En septembre 2021, le Comité européen du risque systémique (CERS), qui supervise le système financier de l’Union européenne (UE) pour prévenir et atténuer les risques, a publié un rapport ponctuel consacré à l’importance de l’Identifiant d’entité juridique (LEI). Le rapport met en lumière les opportunités offertes par le LEI pour accélérer, sécuriser les transactions et en réduire le coût, sur les marchés financiers, mais aussi pour toutes les transactions financières qui impliquent des entités juridiques, à travers le monde. Dans ce blog, la GLEIF se félicite des recommandations formulées par le CERS et offre un point de vue élargi concernant la manière dont la réglementation pourrait permettre au LEI de les mettre en pratique en surmontant les obstacles qui l’empêchent de devenir la forme numérisée d’identité d’entreprise reconnue dans le monde entier.

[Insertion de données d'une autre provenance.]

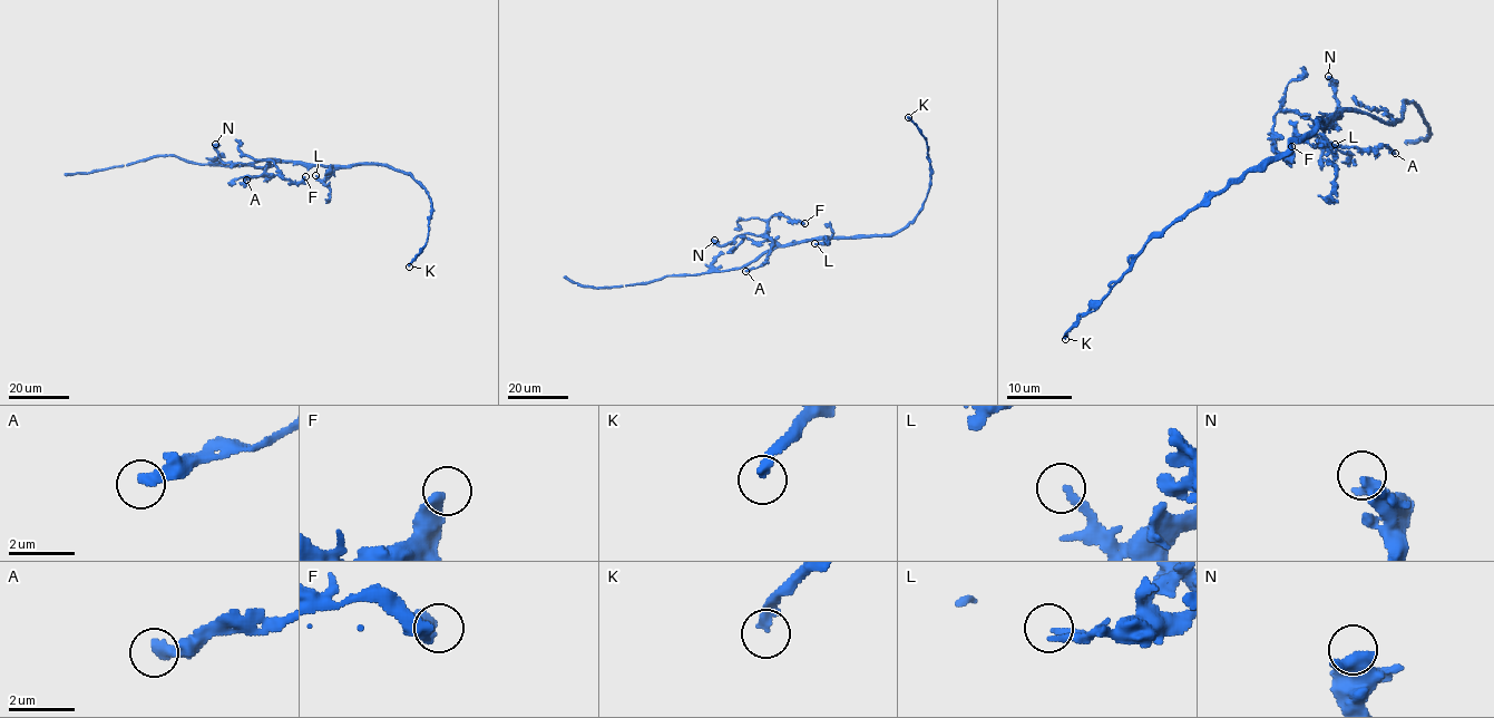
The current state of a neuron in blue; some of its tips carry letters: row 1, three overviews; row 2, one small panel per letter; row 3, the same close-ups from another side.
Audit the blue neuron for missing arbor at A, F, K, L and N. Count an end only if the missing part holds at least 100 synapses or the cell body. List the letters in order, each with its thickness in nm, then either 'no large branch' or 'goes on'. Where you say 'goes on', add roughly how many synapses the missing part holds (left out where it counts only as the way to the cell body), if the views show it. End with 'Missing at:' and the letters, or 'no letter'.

L’identification claire et correcte des entités impliquées dans des transactions financières est un élément clé pour garantir la stabilité financière, aussi bien dans l’UE que dans le monde. Le rapport du CERS explique que « le LEI […] est en mesure de s’imposer comme l’identifiant de l’économie mondiale. Assorti d'avantages uniques et importants, il fournit une norme et un format pour l’ensemble des juridictions, il est lisible dans toutes les langues et il permet de regrouper les informations récupérables partout dans le monde. »
La GLEIF se réjouit de cette analyse et la partage pleinement.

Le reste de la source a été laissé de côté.